Sir,
Periprosthetic fractures of the humerus are rare injuries. No large series exist, with most articles reporting only a few cases. [1],[2],[3],[4] A few classification schemes exist sharing the same principles of classifying the fracture according to the site of the fracture and stability of the fixation of the prosthesis. [1],[2],[3],[4]
A 40-year-old male with a four-part posterior fracture dislocation of the right shoulder had been managed with a cemented shoulder hemiarthroplasty. The functional result postoperatively was excellent, with a Constant score of 95. Four years after the index operation, the patient sustained a periprosthetic humeral fracture [Figure 1].
X-ray showed the fracture to be spiral with a large butterfly and centred around the tip of the prosthesis.

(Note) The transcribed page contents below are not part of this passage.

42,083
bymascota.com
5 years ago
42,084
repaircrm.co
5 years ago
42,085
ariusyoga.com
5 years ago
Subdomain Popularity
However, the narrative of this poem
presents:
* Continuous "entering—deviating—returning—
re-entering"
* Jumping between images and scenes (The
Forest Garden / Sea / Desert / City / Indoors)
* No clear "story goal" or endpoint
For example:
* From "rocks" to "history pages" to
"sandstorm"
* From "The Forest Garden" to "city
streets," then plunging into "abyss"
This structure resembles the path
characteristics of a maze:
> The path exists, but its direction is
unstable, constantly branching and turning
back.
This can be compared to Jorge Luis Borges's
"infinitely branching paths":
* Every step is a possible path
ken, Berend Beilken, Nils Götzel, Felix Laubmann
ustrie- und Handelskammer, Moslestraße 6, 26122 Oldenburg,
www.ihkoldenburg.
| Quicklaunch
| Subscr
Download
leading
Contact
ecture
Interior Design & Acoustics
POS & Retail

This pattern was not described in the different classifications of periprosthetic humeral fractures to the best of our knowledge. The closest category that fits is B1 according to the classification of Worland et al., [4] which is a spiral fracture located around the stem with a stable prosthesis. The prosthesis was judged to be stable; therefore, the decision was to keep the prosthesis and fix the fracture.
After exposing the fracture posteriorly and securing the radial nerve, the distal fixation was performed first using three 4.5 mm AO cortical screws that were applied in a compression/lag mode to fix the large butterfly to the main distal fragment, converting the fracture to a two-part fracture. Next, the butterfly was secured to the main proximal fragment using a single double-stranded cerclage loop. The wound was closed in layers and a U-shaped slab was applied.
The patient was discharged the next day. At 4 weeks, the slab was removed and a control X-ray was obtained. Early callus was noted at the fracture site and the patient was instructed to perform assisted active mobilization of the elbow and shoulder.
X-ray obtained at 2 months showed union at the fracture site and, clinically, there was no pain and a good range of motion of both the shoulder and the elbow as well as good muscle power. At 2 years’ follow-up, the Constant score was 89 and the DASH score was 4. The patient was able to return to his work [Figure 2].
For such a fracture, it was definitely impossible to use any sort of screws around the prosthesis as the stem and cement filled the medullary cavity and the remaining cortex was too thin to provide purchase for any kind of screw. Therefore, a form of circumferential surface fixation was contemplated.
This mandated the use of the posterior approach to clearly visualize and protect the radial nerve. Plates such as Mennen and cable-plate systems were not available in our setting, and were also economically not feasible. The utilized form of minimal fixation kept the fragments bound together until healing occurred. A U-shaped plaster slab and a pouch arm sling minimized elbow shoulder movement.